What do you do with the release notes from two years ago? Do you retroactively change them to the new name?

No.

A changelog is a historical record of what was changed and why. It is a chronological list of notable changes for each version of a project. If you go back and rewrite history, you destroy the integrity of that record.

If a user is looking at a release note from 2022, they are probably trying to figure out when a specific feature was introduced or when a bug was fixed. If the UI in 2022 said "Article," the release note should say "Article," even if the UI now says "Document."

Instead of rewriting history, add a banner to the top of the historical changelog index: Note: Prior to [Date], [New Name] was known as [Old Name]. Release notes prior to this date reflect the terminology used at the time of release.

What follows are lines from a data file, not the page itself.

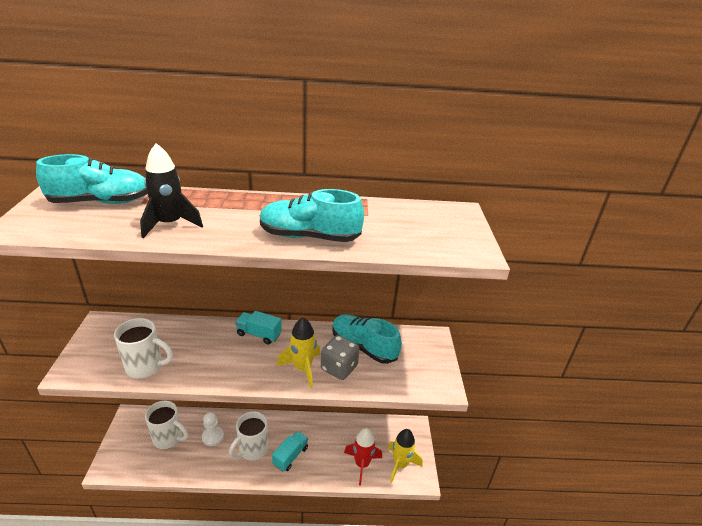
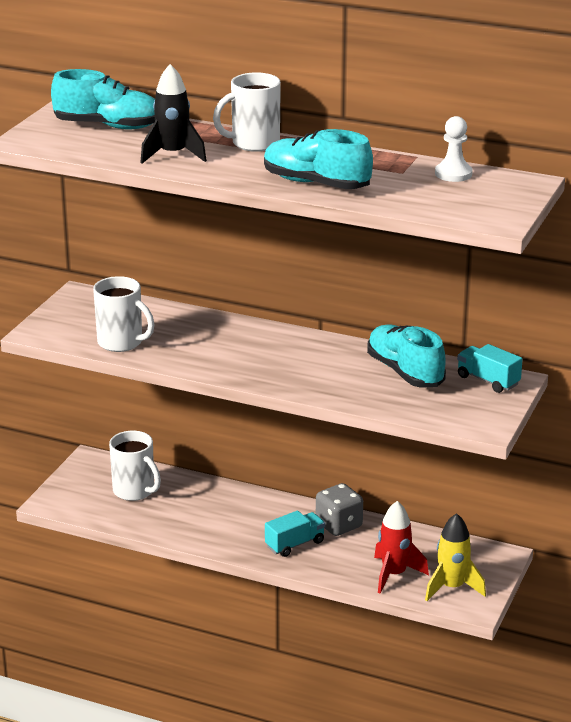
camera: 25 degrees right, 5 degrees down
white pawn [202,412,224,446] -> white pawn moved to [435,116,473,182]
white mug [229,411,268,460] -> white mug moved to [213,72,281,152]
turquoise truck [235,311,282,345] -> turquoise truck moved to [457,344,523,393]
yellow rocket [277,317,320,389] -> none
grey dice [321,335,360,380] -> grey dice moved to [316,483,363,536]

This preserves the historical record while acknowledging the change. It prevents the confusion of reading a 2022 release note about a feature that didn't exist under that name until 2024.

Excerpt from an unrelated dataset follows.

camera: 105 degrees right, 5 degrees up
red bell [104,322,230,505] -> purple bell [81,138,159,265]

Getting the Sequence Right

Before you update your first release note, you need a plan.

  • Lock the date. Pick a single release where the new name takes over. Do not phase it in over three weeks.
  • Set the dual-branding window. Decide how long you will use "New Name (formerly Old Name)." Three months is usually enough.
  • Write the historical banner. Draft the single sentence that will sit at the top of your archives explaining the change.
  • Update the templates. If you use templates for release notes, change the headers, footers, and boilerplate text immediately.

Why the Machinery Breaks Down

The hardest part of writing release notes during a rebrand isn't the writing. It's the machinery.

Many teams auto-generate release notes from git commit messages. This is generally a good practice. It saves time and ensures that nothing gets missed. But during a rebrand, it becomes a liability.

Engineers will continue to use the old name in their commits for months. If your release notes are fully automated, those old names will leak into the public changelog. This is documentation drift — a mismatch between what your documentation says and what your product does.

You can try to fix this by asking engineers to change their habits. Good luck.

You can treat it as a systems problem instead. Terminology management is the practice of maintaining one authoritative version of every content component. It requires structure.

Unmanaged automation fails during transitions. It just blindly repeats whatever it was fed. Managed automation scales — and tools designed to generate release notes from engineering workflows, like Doc Holiday, are built with exactly this kind of structured terminology control in mind. Rather than treating a rebrand as a find-and-replace problem across dozens of past entries, they provide a process for validating that name changes propagate correctly across all documentation outputs before anything goes live.

That is the difference between a rebrand that lands cleanly and one that leaves your users wondering which product they are actually using.